Quando Mary Shelley escreveu seu romance, aos 19 anos, estava maravilhada pelas recentes descobertas tecnológicas como a bioeletricidade, estudada por Luigi Galvani. Homens se testavam sem medos e Galvani defendia, a partir de estudos feitos com pernas de rãs, que a eletricidade era “O fluído da Vida”. Era uma época fértil e criativa. Exatamente o contrário do que acontece hoje em Hollywood.
A indústria continua sendo um prodígio de criações, mas existe uma seca criativa que faz com que os estúdios tentem incansavelmente reciclar as mesmas estórias, como é o caso de Frankenstein. Desde 1931, com a versão lançada e dirigida por James Whale, eternizando Boris Karloff como o Monstro – e ainda cunhando a célebre frase “It’s alive” – diversas releituras foram lançadas, com destaque para Frankenstein de Mary Shelley, de 1994, o filme mais próximo do romance original.
Eis que chegamos a 2015 e a Fox resolveu lançar mais uma versão, agora com o próprio doutor Frankenstein, vivido por James McAvoy, como foco principal. Mas como contar novamente a mesma estória sem parecer batido? Victor Frankenstein (idem) é narrado sob a perspectiva do corcunda Igor, interpretado por Daniel Radcliffe. Na realidade, o personagem não existe no livro e foi criado como auxiliar do cientista na película de 1931, mas com o nome de Fritz. Curiosidades à parte, o corcunda é o personagem mais intrigante dessa nova versão, e – por acaso – a cena onde ele deixa de ser corcunda (?) é a parte mais controversa do filme. Aconselho a não tomar refrigerante no momento.
Radcliffe já começa o filme com uma constatação que soa como uma desculpa: “Você já conhece essa estória”. Dirigido pelo escocês Paul McGuigan, o novo filme é tecnicamente muito bem feito, com bons efeitos e uma estética moderna. Em alguns momentos, utiliza uma espécie de raio X que, apesar de não ser uma novidade, foi bem utilizado e ficou interessante.
O roteiro, escrito por Max Landis, nos apresenta de maneira rápida os dois principais personagens, Igor e Victor, tentando moldar uma improvável amizade entre o corcunda e o arrogante doutor. Acontece que o pequeno deformado é um gênio da medicina (??) e em um único encontro chama tanto a atenção do doutor, ao ponto de fazer com que ele o resgate do circo onde se encontra como uma triste atração. Hollywood responde aqui a pergunta feita anteriormente: Como contar novamente a mesma coisa sem parecer batido? Transformando personagens, essencialmente humanos, em novos ninjas. As habilidades apresentadas na sequência do resgate beiram o sobre-humano, uma característica que permeia os novos filmes de aventura da grande indústria. Lembra bastante a estética da nova franquia Sherlock Holmes (ironicamente, também uma releitura), estrelada por Robert Downey Jr. Foi legal quando usado em em 2009, mas agora ficou tão…”2009″, sabe?
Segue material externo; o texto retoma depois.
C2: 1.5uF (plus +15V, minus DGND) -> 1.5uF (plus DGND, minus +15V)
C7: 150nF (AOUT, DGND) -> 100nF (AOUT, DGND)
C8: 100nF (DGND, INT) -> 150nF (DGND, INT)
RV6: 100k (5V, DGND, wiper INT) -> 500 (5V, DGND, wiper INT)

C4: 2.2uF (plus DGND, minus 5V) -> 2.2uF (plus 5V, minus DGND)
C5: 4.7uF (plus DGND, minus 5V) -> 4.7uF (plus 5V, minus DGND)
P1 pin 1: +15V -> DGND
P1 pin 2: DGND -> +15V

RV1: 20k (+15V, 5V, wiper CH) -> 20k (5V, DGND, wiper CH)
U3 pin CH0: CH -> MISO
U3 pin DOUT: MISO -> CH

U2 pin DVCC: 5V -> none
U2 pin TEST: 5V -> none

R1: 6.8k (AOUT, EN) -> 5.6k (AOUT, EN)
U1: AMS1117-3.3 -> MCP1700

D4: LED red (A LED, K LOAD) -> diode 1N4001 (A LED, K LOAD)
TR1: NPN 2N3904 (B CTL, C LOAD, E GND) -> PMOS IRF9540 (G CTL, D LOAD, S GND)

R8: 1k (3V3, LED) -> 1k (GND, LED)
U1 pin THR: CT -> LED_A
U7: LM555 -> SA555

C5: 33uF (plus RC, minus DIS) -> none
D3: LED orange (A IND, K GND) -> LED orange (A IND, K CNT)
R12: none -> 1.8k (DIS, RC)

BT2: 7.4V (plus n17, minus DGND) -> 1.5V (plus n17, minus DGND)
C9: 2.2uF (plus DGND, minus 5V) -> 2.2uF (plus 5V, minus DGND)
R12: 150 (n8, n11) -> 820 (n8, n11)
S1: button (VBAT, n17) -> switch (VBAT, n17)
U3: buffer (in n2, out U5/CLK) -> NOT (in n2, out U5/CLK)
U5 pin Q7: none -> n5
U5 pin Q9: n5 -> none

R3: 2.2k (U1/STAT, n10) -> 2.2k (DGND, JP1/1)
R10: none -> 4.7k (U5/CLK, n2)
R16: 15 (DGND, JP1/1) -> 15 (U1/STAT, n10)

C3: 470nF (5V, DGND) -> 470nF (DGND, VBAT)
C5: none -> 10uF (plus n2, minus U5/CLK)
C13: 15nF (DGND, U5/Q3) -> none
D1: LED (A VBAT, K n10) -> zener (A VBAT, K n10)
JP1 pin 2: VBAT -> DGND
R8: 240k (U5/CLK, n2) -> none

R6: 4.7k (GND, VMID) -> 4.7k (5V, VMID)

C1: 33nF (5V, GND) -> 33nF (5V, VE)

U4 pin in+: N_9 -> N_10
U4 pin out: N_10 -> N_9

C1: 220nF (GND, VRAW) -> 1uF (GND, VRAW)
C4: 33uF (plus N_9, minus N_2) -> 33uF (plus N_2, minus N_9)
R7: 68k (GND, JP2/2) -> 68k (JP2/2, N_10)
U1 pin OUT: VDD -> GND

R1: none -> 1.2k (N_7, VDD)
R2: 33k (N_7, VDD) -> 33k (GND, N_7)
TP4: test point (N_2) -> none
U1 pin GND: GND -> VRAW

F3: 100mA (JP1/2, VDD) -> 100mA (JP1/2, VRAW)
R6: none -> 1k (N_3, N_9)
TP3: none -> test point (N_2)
Curiosamente, Paul McGuigan tem ligação com o detetive. Ele dirigiu quatro episódios da celebrada série da BBC Sherlock, estrelada por Benedict Cumberbatch. O ritmo da série foi trazido para o filme, o que é bom por um lado, mas também responsável pelo maior erro da produção: Falta tempo para desenvolver os personagens. Com tanta coisa acontecendo e precisando ser contada em 110 minutos de filme, não sobra espaço para que os arcos dos personagens sejam propriamente conduzidos. O filme se perde aí, apesar dos bons elementos de apoio, como o interessante detetive Roderick Turpin – Andrew Scott, o Moriarty da série da BBC. Nem mesmo o romance questionável entre Igor e a bela trapezista Lorelei funciona e poucas cenas conseguem ser profundas evitando a sensação de correria.
O filme é bom como pipocão, se não estivermos procurando muito além do que uma diversão rápida e descartável, mas não vai marcar sua vida. A grande busca da vida de Victor Frankenstein é trazer alguém de volta à vida, mas talvez seja a hora de deixar a obra de Mary Shelley descansar um pouco mais.